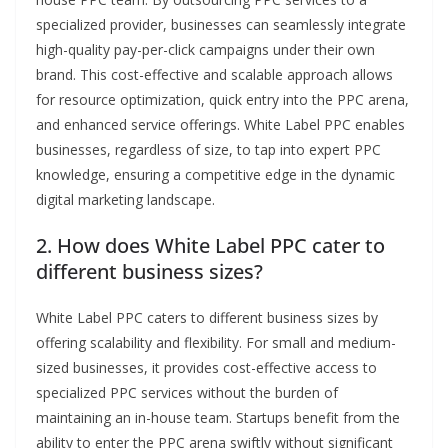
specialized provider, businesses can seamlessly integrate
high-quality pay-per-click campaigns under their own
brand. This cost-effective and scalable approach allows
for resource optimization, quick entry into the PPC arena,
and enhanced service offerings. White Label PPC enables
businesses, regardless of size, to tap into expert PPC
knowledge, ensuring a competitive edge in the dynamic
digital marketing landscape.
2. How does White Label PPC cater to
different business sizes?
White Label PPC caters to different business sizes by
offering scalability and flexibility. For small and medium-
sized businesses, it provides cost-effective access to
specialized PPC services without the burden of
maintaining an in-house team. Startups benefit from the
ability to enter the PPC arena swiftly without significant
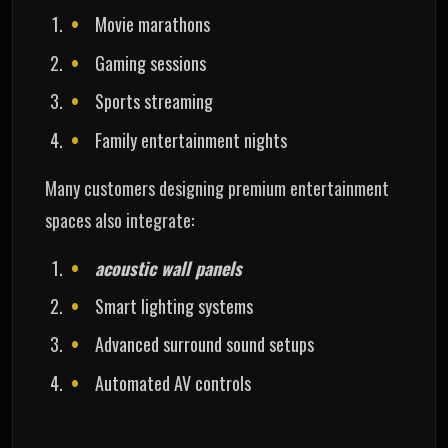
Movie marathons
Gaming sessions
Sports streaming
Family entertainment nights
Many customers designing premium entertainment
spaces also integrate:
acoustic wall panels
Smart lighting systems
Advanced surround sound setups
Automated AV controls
--
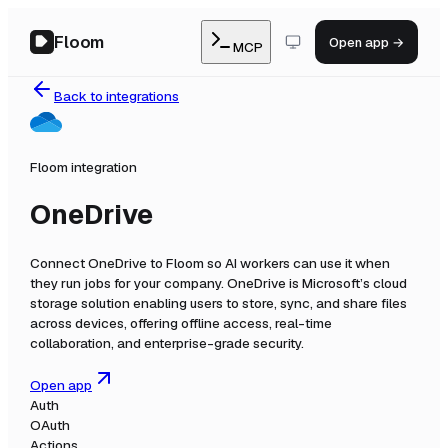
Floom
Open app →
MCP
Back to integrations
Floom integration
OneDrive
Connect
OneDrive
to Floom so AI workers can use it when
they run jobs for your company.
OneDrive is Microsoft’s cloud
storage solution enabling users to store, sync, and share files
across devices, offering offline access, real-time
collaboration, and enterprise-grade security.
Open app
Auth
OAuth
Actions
* * *
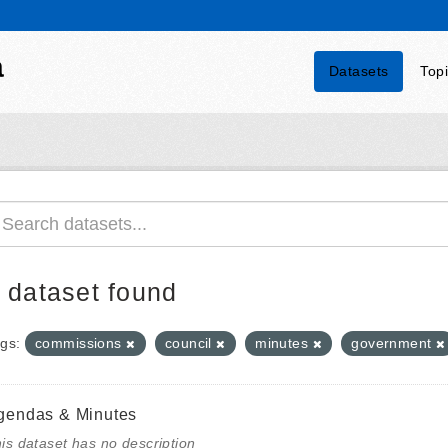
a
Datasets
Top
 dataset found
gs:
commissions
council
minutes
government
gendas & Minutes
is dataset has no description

Task instructions:
Please find all lines of the entries that hold the string "entertainment" and copy them.

Response for this exercise:
Family entertainment nights
Many customers designing premium entertainment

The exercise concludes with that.